膜污染是膜生物反应器技术发展的重要限制因素，生物膜形成是膜污染发生的主要形式。细菌的成膜行为受控于其胞内的第二信使分子信号系统，而环二鸟苷酸（c-di-GMP）作为通用第二信使分子在细菌中普遍存在。本项目拟采用环境工程学手段，全面研究细菌胞内c-di-GMP控制细菌胞外多聚物分泌进而影响膜污染发生的关键介导作用，并通过宏基因组、宏转录组学等分子生物学方法从关键基因表达特征及对应细菌类群分布等方面，揭示c-di-GMP影响膜污染形成的微生物学及分子生物学机制。在此基础上，利用一氧化氮(NO)和L-谷氨酸作为外部控制信号分子，构建基于c-di-GMP分子调控的膜污染控制方法。并从关键基因系及相应菌群对NO和L-谷氨酸的响应特征等方面，阐明NO和L-谷氨酸调控c-di-GMP水平进而控制膜污染的分子机制。研究成果将为从细菌代谢调控层面认识膜污染的深层次发生机制以及为相应控制方法的开发提供基础。

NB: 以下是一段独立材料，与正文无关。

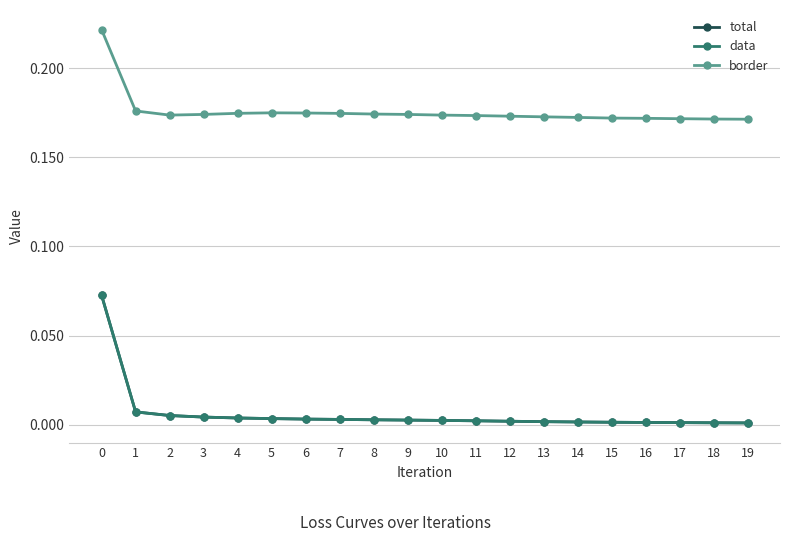

Is this an area chart (filled region under the line)?

No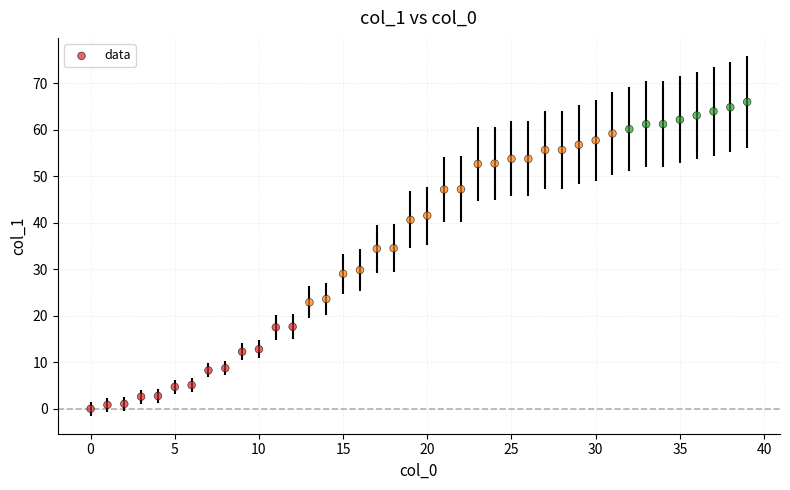

What is the range of Y values (max minus min)?

65.9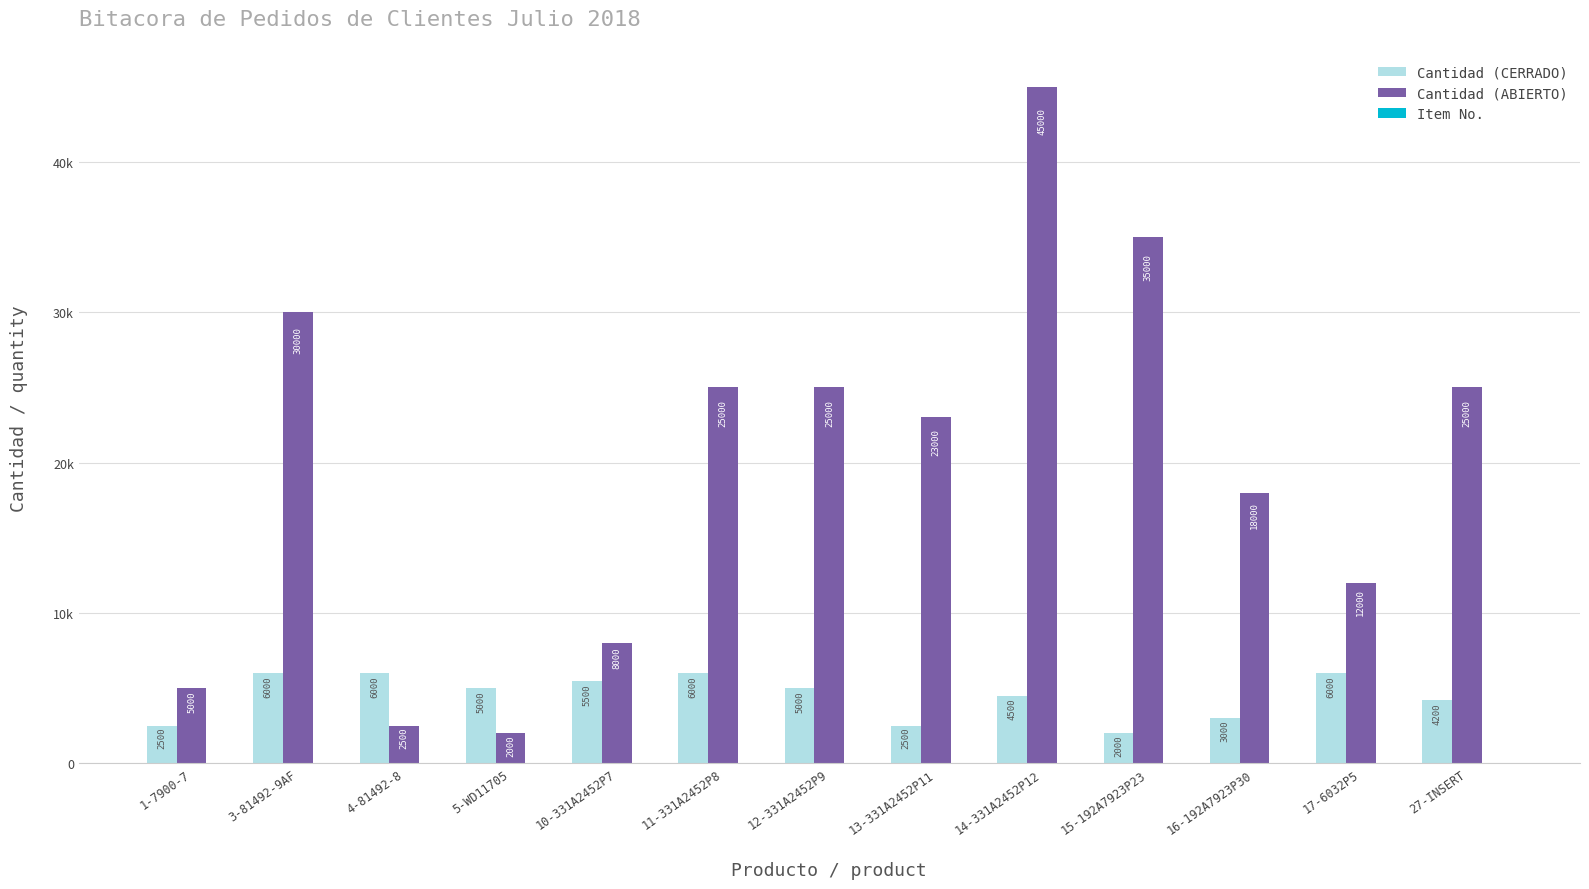

Between 27-INSERT and 15-192A7923P23, which is larger?

27-INSERT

Membrane fouling is a key factor hindering the wider application of the membrane bioreactor (MBR) technology, in which bacteria attachment and the resultant biofilm formation is a major cause. The biofilm formation behaviors of bacteria are mediated by the second messager signaling system, where bis-(3’-5’)-cyclic dimeric guanosine monophosphate (c-di-GMP) is found as a universal second messager molecule. By using environmental engineering tools combining with modern biomolecular techniques, the aim of this project is to investigate the mediating role of c-di-GMP in the membrane fouling process, and to developed novel membrane fouling control strategies based on external signal molecule regulating of intercellular c-di-GMP levels. The mechanism of c-di-GMP in mediating membrane fouling through the regulation of extracellular polymeric substances (EPS) production will be investigated and uncovered. The key functional diguanylate cyclases (DGCs) and phosphodiesterases (PDEs) genes involved in c-di-GMP level regulation will be identified, with their expression patterns being characterized during the membrane fouling process using metagenomic and metatranscriptomic analysis, to elucidate the metabolic and biomelcular basis of the mediating role of c-di-GMP. Novel membrane control strategies will in turn be developed based on external regulation of the intercellular c-di-GMP levels, using nitric oxide (NO) or L-glutamate as an external regulating signal molecule. The DGCs and PDEs genes and the corresponding bacteria community targeted by NO- or L-glutamate will be identified with their responses to NO or L-glutamate exposure being characterized to reveal the molecular mechanism of NO and L-glutamate in regulating c-di-GMP levels for membrane fouling control. This project is expected to provide new insights in the membrane fouling process from the perspective of bacterial metabolic regulation. And it would inspire and promote new developments in novel membrane fouling control strategies based on c-di-GMP regulation.